Input for this task:

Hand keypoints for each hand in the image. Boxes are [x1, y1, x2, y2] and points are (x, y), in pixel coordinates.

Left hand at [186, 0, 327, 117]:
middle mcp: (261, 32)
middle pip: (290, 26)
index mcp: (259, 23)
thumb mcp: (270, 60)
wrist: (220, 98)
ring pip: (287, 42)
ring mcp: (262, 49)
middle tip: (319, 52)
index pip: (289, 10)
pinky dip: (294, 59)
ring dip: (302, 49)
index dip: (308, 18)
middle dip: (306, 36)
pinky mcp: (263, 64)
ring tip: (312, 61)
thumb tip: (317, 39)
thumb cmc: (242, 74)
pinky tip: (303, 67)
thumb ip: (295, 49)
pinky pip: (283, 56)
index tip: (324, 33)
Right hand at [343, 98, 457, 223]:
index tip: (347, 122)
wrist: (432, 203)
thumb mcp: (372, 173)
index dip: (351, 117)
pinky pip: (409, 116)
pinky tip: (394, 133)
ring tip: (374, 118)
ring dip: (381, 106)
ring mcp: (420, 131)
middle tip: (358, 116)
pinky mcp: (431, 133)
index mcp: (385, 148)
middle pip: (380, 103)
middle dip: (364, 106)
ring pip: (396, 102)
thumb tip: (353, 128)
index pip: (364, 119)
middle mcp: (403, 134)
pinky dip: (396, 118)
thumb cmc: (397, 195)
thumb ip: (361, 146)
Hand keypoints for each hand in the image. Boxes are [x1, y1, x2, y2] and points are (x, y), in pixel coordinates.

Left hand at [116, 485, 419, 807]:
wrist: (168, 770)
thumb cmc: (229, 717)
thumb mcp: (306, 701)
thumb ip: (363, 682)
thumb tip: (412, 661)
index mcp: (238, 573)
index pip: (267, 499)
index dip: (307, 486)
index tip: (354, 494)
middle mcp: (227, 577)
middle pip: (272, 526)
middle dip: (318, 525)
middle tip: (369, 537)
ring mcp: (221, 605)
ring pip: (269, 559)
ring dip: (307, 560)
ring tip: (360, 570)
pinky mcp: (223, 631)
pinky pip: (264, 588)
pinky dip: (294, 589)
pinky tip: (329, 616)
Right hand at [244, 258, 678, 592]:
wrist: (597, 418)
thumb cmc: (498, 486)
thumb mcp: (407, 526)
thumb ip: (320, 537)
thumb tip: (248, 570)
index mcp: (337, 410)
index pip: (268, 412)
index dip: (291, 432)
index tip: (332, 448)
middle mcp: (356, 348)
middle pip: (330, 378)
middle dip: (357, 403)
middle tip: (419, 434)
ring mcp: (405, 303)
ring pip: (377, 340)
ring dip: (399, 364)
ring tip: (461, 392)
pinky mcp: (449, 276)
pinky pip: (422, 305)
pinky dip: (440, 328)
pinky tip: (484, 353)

Task statement:
Retype the first line of the entries and every line after it, please, through the line that contains "pinky mcp: (449, 276)". Add nothing.

Answer area:
Hand keypoints for each hand in the image. Boxes are [x1, y1, x2, y2] and points are (x, y), in pixel coordinates.

Left hand at [186, 0, 327, 117]:
middle mcp: (261, 32)
middle pip: (290, 26)
index mcp: (259, 23)
thumb mcp: (270, 60)
wrist: (220, 98)
ring pip: (287, 42)
ring mcp: (262, 49)
middle tip: (319, 52)
index pip: (289, 10)
pinky dip: (294, 59)
ring dip: (302, 49)
index dip: (308, 18)
middle dip: (306, 36)
pinky mcp: (263, 64)
ring tip: (312, 61)
thumb tip: (317, 39)
thumb cmc: (242, 74)
pinky tip: (303, 67)
thumb ip: (295, 49)
pinky pip: (283, 56)
index tip: (324, 33)
Right hand at [343, 98, 457, 223]:
index tip: (347, 122)
wrist: (432, 203)
thumb mcp: (372, 173)
index dip: (351, 117)
pinky pip: (409, 116)
pinky tip: (394, 133)
ring tip: (374, 118)
ring dip: (381, 106)
ring mcp: (420, 131)
middle tip: (358, 116)
pinky mcp: (431, 133)
index mcp: (385, 148)
middle pip: (380, 103)
middle dip: (364, 106)
ring pip: (396, 102)
thumb tip: (353, 128)
index pip: (364, 119)
middle mcp: (403, 134)
pinky dip: (396, 118)
thumb cmc: (397, 195)
thumb ip: (361, 146)
Hand keypoints for each hand in the image. Boxes are [x1, y1, x2, y2] and points are (x, y), in pixel coordinates.

Left hand at [116, 485, 419, 807]:
wrist: (168, 770)
thumb cmc: (229, 717)
thumb mcp: (306, 701)
thumb ip: (363, 682)
thumb tip: (412, 661)
index mcp: (238, 573)
index pip: (267, 499)
index dip: (307, 486)
index tip: (354, 494)
middle mcp: (227, 577)
middle pip: (272, 526)
middle dip: (318, 525)
middle tip: (369, 537)
ring mcp: (221, 605)
ring pip: (269, 559)
ring dip: (307, 560)
ring tip: (360, 570)
pinky mcp: (223, 631)
pinky pip: (264, 588)
pinky dip: (294, 589)
pinky tip: (329, 616)
Right hand at [244, 258, 678, 592]:
wrist: (597, 418)
thumb cmc: (498, 486)
thumb mcp: (407, 526)
thumb ip: (320, 537)
thumb tip: (248, 570)
index mcp: (337, 410)
index pip: (268, 412)
index dip: (291, 432)
index tip: (332, 448)
middle mcp: (356, 348)
middle pip: (330, 378)
middle dip: (357, 403)
middle tip: (419, 434)
ring mcp: (405, 303)
ring pip: (377, 340)
ring dip: (399, 364)
ring tip: (461, 392)
pinky mcp: (449, 276)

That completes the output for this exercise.